Topics in Machine Learning Systems
The course will cover recent papers from the literature in the emerging area of ML systems. With the emergence of massive data and data science, machine learning is widely applicable in a variety of usage scenarios with high performance, accuracy and cost being key design goals. The latter not only has implications for algorithms but also platforms from software to hardware to enable collective optimization of the design metrics. The topic is inherently multidisciplinary and will cover papers from a variety of conferences in computer science subfields.
Students will understand the state-of-the-art in the emerging area of ML Systems. Specifically, the course will cover core technologies in production ML systems including:
- languages and paradigms for specification of large-scaling machine learning applications,
- the convergence of analytics from relational databases to unstructured data,
- resource management in large-scaling ML systems,
- network stacks for ML systems,
- emerging ML systems accelerator architecture.
Who should take CS 723?
CS 723 is a graduate course and is highly recommended for master and PhD students.
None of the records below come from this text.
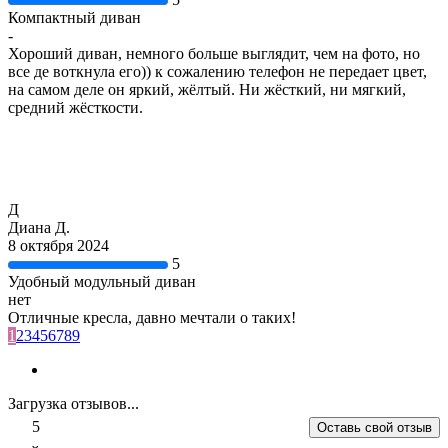
Компактный диван
-
Хороший диван, немного больше выглядит, чем на фото, но
все де воткнула его)) к сожалению телефон не передает цвет,
на самом деле он яркий, жёлтый. Ни жёсткий, ни мягкий,
средний жёсткости.
Д
Диана Д.
8 октября 2024
5
Удобный модульный диван
нет
Отличные кресла, давно мечтали о таких!
1
2
3
4
5
6
7
8
9
Загрузка отзывов...
5
Оставь свой отзыв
Like other graduate-level courses, the course includes weekly readings, discussions, and questions on papers of seminal and recent contributions to the field of systems for machine learning.
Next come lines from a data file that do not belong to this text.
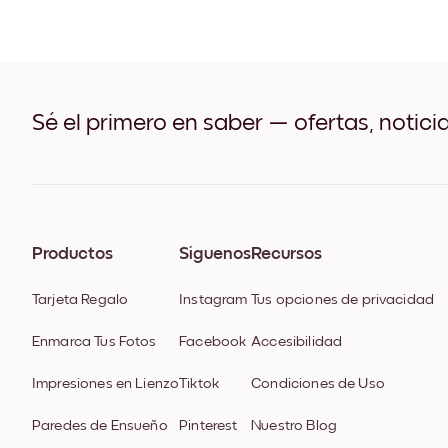
Sé el primero en saber — ofertas, notici
Productos
Síguenos
Recursos
Tarjeta Regalo
Instagram
Tus opciones de privacidad
Enmarca Tus Fotos
Facebook
Accesibilidad
Impresiones en Lienzo
Tiktok
Condiciones de Uso
Paredes de Ensueño
Pinterest
Nuestro Blog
Readings and Presentations
In this course, we will read papers, and take turn presenting them. It is absolutely important to read
the papers prior to attending class because the class will proceed in the form of a discussion among
participants and a presentation to introduce the main topics covered in the papers. The students will
take turn presenting throughout the semester.
Attendance
You are expected to be in the classroom and actively participate in the discussions.
Prerequisites
Graduate level course in computer architecture, programming languages, and/or systems
Submission System
Submit your write-ups to Martijn de Vos (
martijn.devos@epfl.ch) before Monday noon.
Grading
The students will be graded based on class discussions, presentations and short reviews written for each reading assignment.